Throwback Tuesday Album Review: Solo, Solo
Derrick Dunn

Derrick Dunn

Throwback Tuesday Album Review: Solo, Solo

Robert Anderson, Darnell Chavis, Eunique Mack, and Daniel Stokes, professionally known as Solo, burst onto the music scene in 1995 with their self-titled debut. Jimmy Jam & Terry Lewis’ label Perspective Records released the project on September 12th just as I had entered eighth grade.

Jam & Lewis served as executive producers on the album while the group members contributed to the songwriting. The group’s first single was “Heaven,” is taken straight from the sixties and seventies soul book. The production of Jam & Lewis makes you feel good and reminds you of the family cookout or that agape love every person looks for. Hip Hop fans should YouTube “Heaven (Straight Hip Hop Joint remix), which features Pudgee Tha Phat Bastard, Young Zee, Almighty Arrogant & Rufus Blaq. In comparison, slow jam fans should check out the Sheets remix of Heaven, which smoothly samples “Between The Sheets” & “For The Love Of You” By The Isley Brothers.

Solo’s next single was “Where Do U Want Me to Put It.” For the group’s second single, producers Jimmy Jam & Terry Lewis kept it up-tempo and evoked a Chicago steppers groove. Now I can admit that I did not get the song’s meaning until I got older as I was amid the groove as a fourteen-year-old.

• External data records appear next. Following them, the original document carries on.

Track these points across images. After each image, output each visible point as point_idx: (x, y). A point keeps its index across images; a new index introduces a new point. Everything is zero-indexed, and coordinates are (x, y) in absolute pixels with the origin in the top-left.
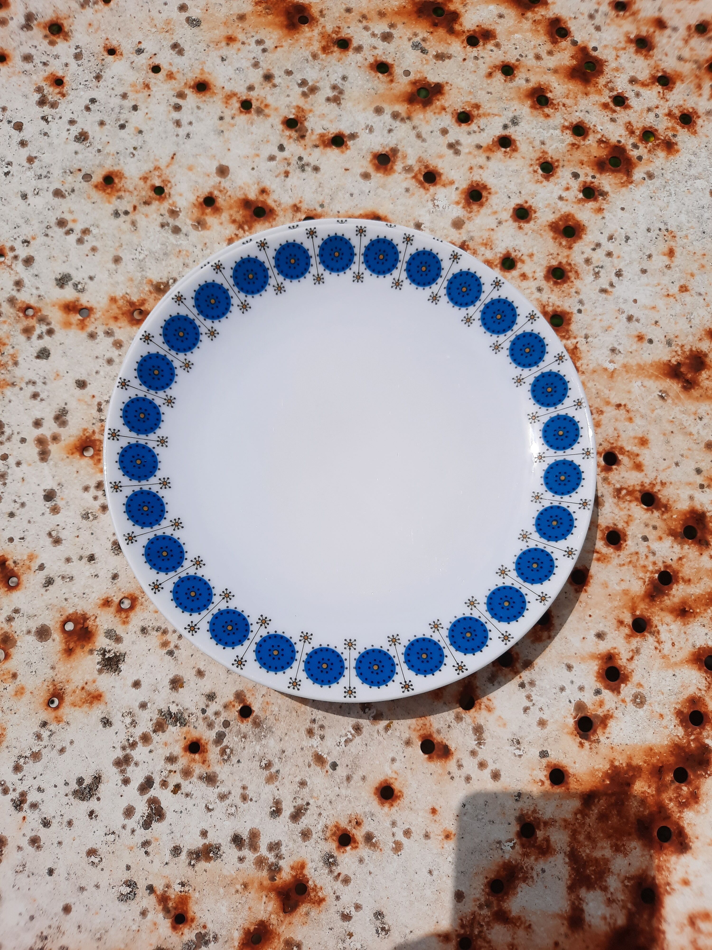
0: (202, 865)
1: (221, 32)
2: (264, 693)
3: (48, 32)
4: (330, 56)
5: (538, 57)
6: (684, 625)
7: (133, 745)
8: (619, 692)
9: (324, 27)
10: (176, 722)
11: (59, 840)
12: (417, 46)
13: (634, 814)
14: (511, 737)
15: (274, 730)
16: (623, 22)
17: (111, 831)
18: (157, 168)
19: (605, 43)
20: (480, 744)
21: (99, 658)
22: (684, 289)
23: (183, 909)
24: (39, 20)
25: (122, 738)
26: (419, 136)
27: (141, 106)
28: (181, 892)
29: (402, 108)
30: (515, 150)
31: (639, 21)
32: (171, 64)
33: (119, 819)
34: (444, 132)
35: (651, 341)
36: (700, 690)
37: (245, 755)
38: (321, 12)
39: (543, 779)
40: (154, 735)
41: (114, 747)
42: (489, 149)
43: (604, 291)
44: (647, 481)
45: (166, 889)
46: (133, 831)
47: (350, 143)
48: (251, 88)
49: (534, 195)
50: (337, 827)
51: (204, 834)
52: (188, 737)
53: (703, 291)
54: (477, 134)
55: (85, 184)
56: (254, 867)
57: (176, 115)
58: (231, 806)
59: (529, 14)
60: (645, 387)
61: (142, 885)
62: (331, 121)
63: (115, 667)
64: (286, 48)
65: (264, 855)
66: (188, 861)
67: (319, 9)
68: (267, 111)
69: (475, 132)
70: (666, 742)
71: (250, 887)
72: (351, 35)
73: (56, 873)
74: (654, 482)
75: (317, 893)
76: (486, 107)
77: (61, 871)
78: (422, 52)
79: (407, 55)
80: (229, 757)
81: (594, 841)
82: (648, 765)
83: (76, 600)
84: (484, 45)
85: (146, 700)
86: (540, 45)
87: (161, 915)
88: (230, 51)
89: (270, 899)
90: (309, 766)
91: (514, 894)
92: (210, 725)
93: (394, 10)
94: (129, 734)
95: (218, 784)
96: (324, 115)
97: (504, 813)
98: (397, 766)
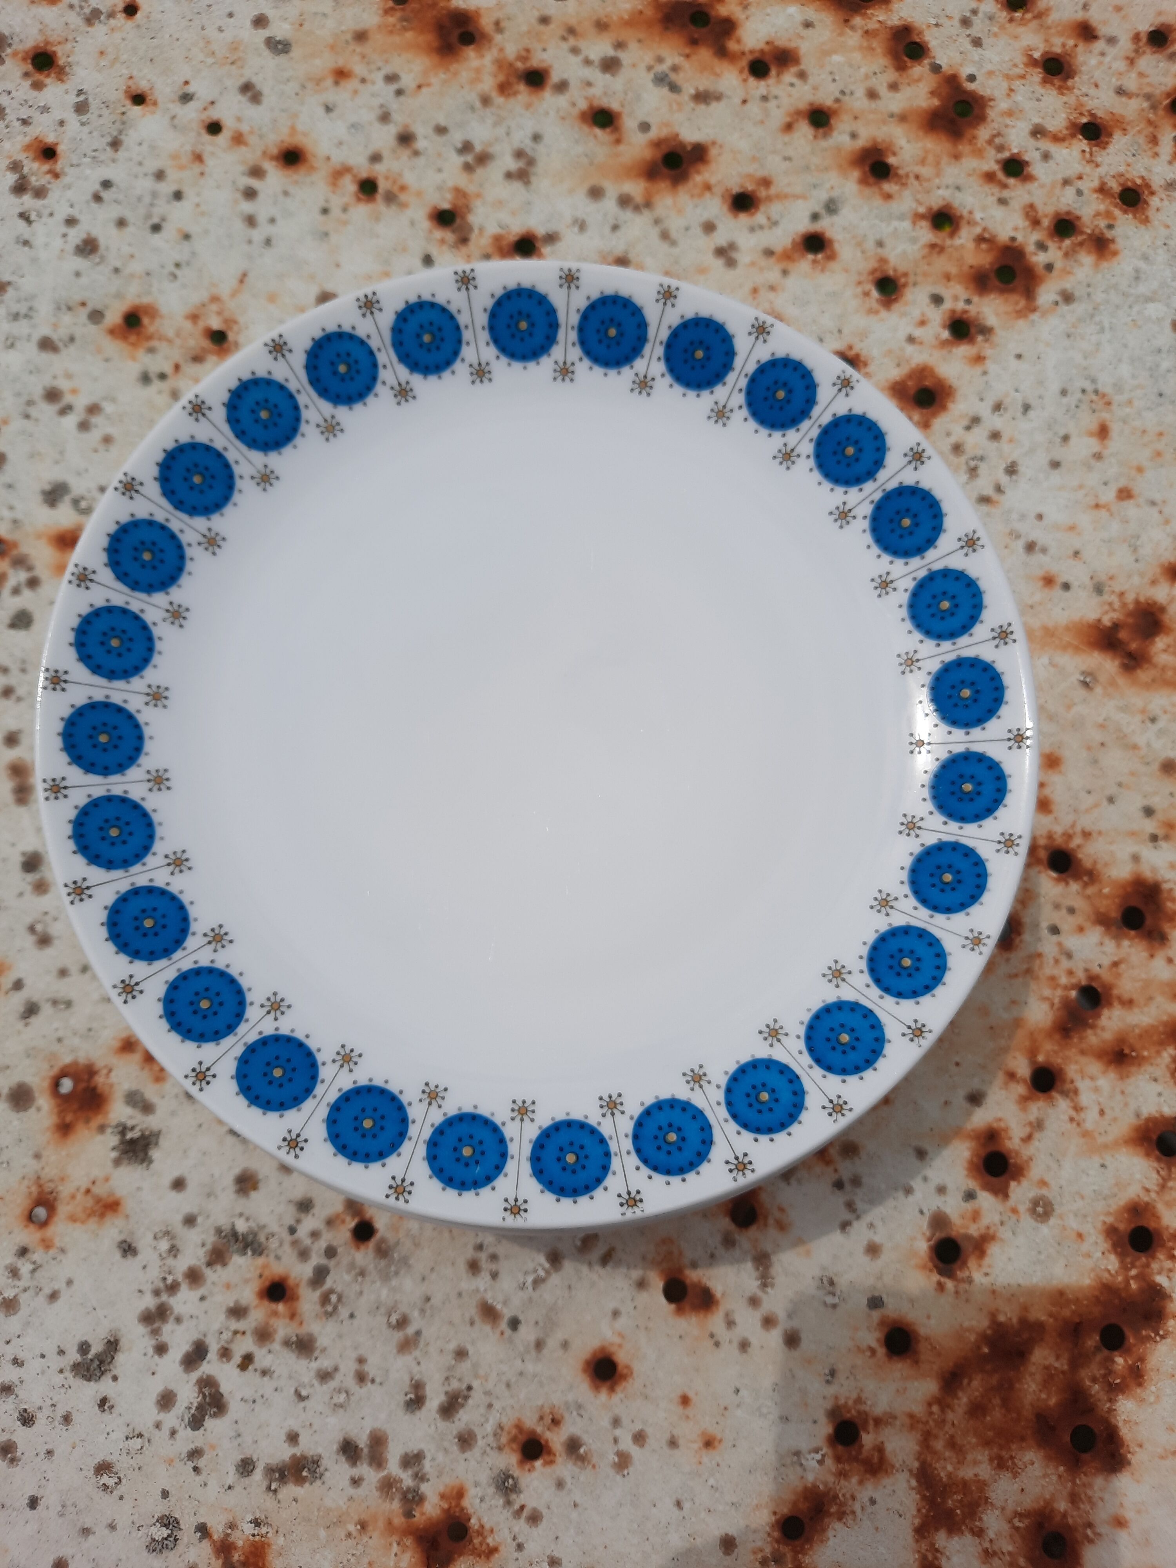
0: (290, 1490)
1: (324, 63)
3: (29, 67)
4: (512, 100)
5: (872, 95)
6: (1122, 1078)
7: (173, 1288)
8: (1006, 1196)
9: (501, 50)
10: (246, 1247)
11: (49, 1447)
12: (662, 80)
13: (1032, 1405)
14: (818, 1273)
15: (411, 1262)
16: (1021, 30)
17: (136, 1432)
18: (215, 299)
19: (989, 67)
20: (764, 1285)
21: (115, 1140)
22: (1125, 494)
23: (256, 1564)
24: (14, 47)
25: (154, 1273)
26: (665, 236)
27: (189, 192)
28: (254, 1535)
29: (635, 188)
30: (832, 257)
31: (1049, 28)
32: (239, 119)
33: (150, 1412)
34: (709, 227)
35: (1066, 586)
36: (1147, 1190)
37: (362, 1306)
38: (497, 23)
39: (874, 1344)
40: (208, 1273)
41: (140, 1291)
42: (787, 256)
43: (985, 500)
44: (1058, 830)
45: (229, 1531)
46: (173, 1433)
47: (546, 250)
48: (376, 158)
49: (863, 335)
50: (519, 1427)
51: (293, 1438)
52: (267, 1273)
53: (1157, 497)
54: (766, 230)
55: (92, 329)
56: (377, 1494)
57: (247, 207)
58: (339, 1392)
59: (858, 21)
60: (1054, 666)
61: (188, 1524)
62: (513, 213)
63: (141, 1155)
64: (436, 88)
65: (394, 1474)
66: (265, 1484)
67: (493, 19)
68: (403, 197)
69: (761, 227)
70: (1088, 1282)
71: (370, 1528)
72: (549, 62)
73: (42, 1504)
74: (1071, 832)
75: (485, 1538)
76: (781, 184)
77: (50, 1500)
78: (670, 90)
79: (645, 95)
80: (335, 1308)
81: (961, 1450)
82: (1056, 1319)
83: (76, 1041)
84: (778, 75)
85: (195, 1210)
86: (875, 73)
88: (340, 95)
89: (404, 1549)
90: (472, 1323)
91: (822, 1542)
92: (304, 1255)
93: (622, 19)
94: (166, 1268)
95: (316, 1354)
96: (500, 202)
97: (806, 1405)
98: (622, 1323)
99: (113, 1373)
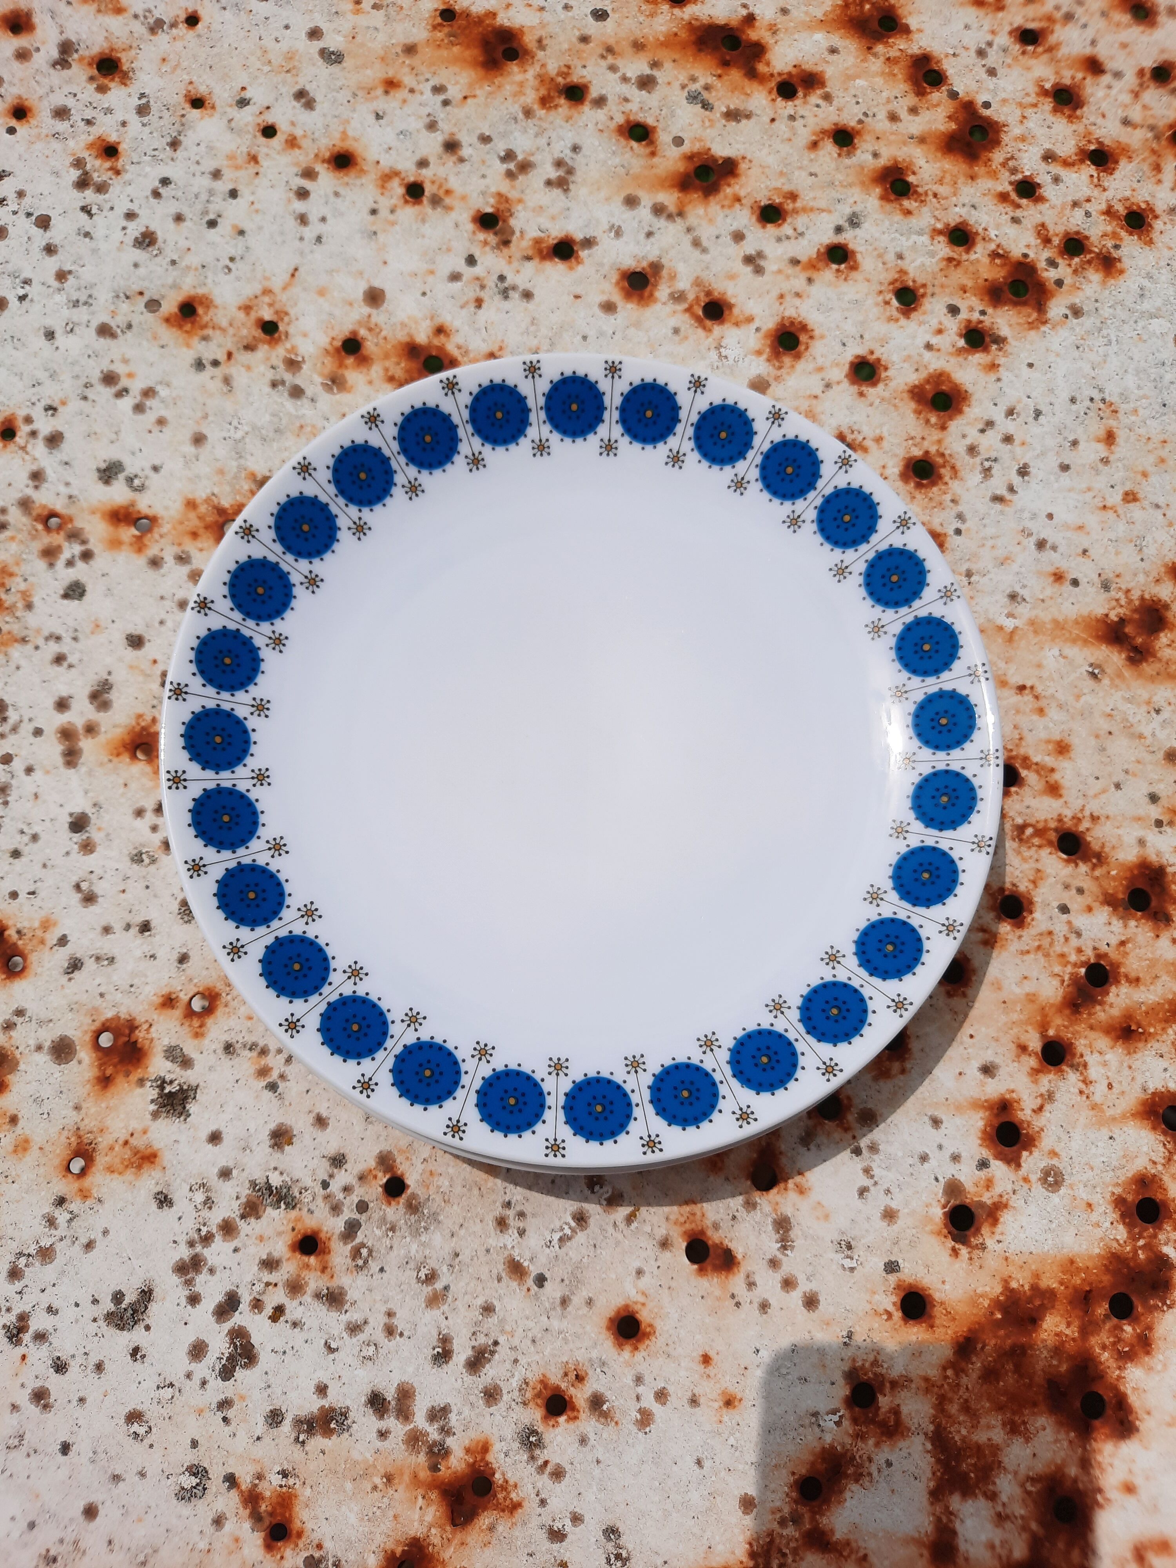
0: (318, 1442)
1: (375, 73)
2: (425, 1155)
3: (95, 72)
4: (553, 113)
5: (893, 117)
6: (1129, 1053)
7: (207, 1239)
8: (1019, 1166)
9: (543, 66)
10: (279, 1201)
11: (81, 1394)
12: (695, 98)
13: (1043, 1370)
14: (837, 1237)
15: (441, 1218)
16: (1033, 62)
17: (167, 1382)
18: (267, 292)
19: (1003, 95)
20: (784, 1248)
21: (154, 1093)
22: (1131, 497)
23: (283, 1515)
24: (81, 52)
25: (189, 1226)
26: (696, 243)
27: (243, 190)
28: (281, 1486)
29: (669, 198)
30: (854, 268)
31: (1059, 61)
32: (293, 124)
33: (181, 1362)
34: (738, 237)
35: (1075, 583)
36: (1154, 1163)
37: (392, 1260)
38: (540, 41)
39: (891, 1308)
40: (242, 1224)
41: (175, 1242)
42: (812, 266)
43: (998, 499)
44: (1068, 813)
46: (204, 1383)
47: (583, 254)
48: (423, 163)
49: (884, 341)
50: (543, 1382)
51: (322, 1390)
52: (299, 1226)
53: (1162, 501)
54: (792, 240)
55: (149, 316)
56: (403, 1447)
57: (299, 206)
58: (368, 1345)
59: (880, 48)
60: (1065, 657)
61: (216, 1474)
62: (553, 218)
63: (180, 1108)
64: (481, 99)
65: (420, 1427)
66: (294, 1435)
67: (536, 37)
68: (448, 201)
69: (788, 238)
70: (1097, 1251)
71: (396, 1481)
72: (588, 78)
73: (74, 1449)
74: (1080, 816)
75: (509, 1493)
76: (807, 198)
77: (82, 1447)
78: (703, 107)
79: (679, 112)
80: (366, 1262)
81: (975, 1415)
82: (1067, 1287)
83: (119, 996)
84: (805, 96)
85: (231, 1164)
86: (896, 98)
87: (247, 1525)
88: (390, 104)
89: (430, 1502)
90: (499, 1280)
91: (839, 1502)
92: (336, 1209)
93: (658, 40)
94: (201, 1220)
95: (346, 1307)
96: (541, 207)
97: (824, 1366)
98: (645, 1282)
99: (145, 1323)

Solo hit us with a ballad for the third single, “He’s Not Good Enough”. Jam & Lewis turned over to Joseph Powell’s production duties for this one and instead contributed to the writing. Co-penning the song with group members Darnell Chavis and Daniel Stokes, we could all relate to the song. “He’s Not Good Enough” is an old-fashioned song when someone you are in love with chooses the wrong person instead of you. Group member Darnell Chavis sings the song with so much emotion that Kci and Sisqo would be proud.

“Blowin My Mind” was the final single and it features that classic Jam & Lewis production. Hearing this song takes you back to the days of roller skating and just having a good time. Solo also paid homage to legend Sam Cooke on their debut. The group does justice to Cooke’s “Another Saturday Night”, “A Change Is Gonna Come”, “Cupid”, “Everybody Loves to Cha Cha Cha” and “(What a) Wonderful World”. 

Now you know it’s not a nineties R&B without some slow jams. The slow jams kick off with “Xxtra,” and the mood setting continues through “In Bed” and “(Last Night I Made Love) Like Never Before, all of which showcase pristine lush vocals set to the production of Jimmy Jam and Terry Lewis. 

While the group reunites with Joseph Powell for “Keep It Right Here.” Solo also finds time to highlight lost love in The Characters produced “I’m Sorry” while unrequited affection highlights “It’s Such A Shame.”

Solo’s debut ended up going gold, and the group enjoyed a successful touring run in promotion of the album. Solo’s debut was good old-fashioned stick to your bones SANGIN, and this is an excellent debut album overall that is worth the revisit if you have never heard it.


Top Songs: “Heaven,” “Where Do U Want Me To Put It,” “He’s Not Good Enough,” and all of the slow cuts.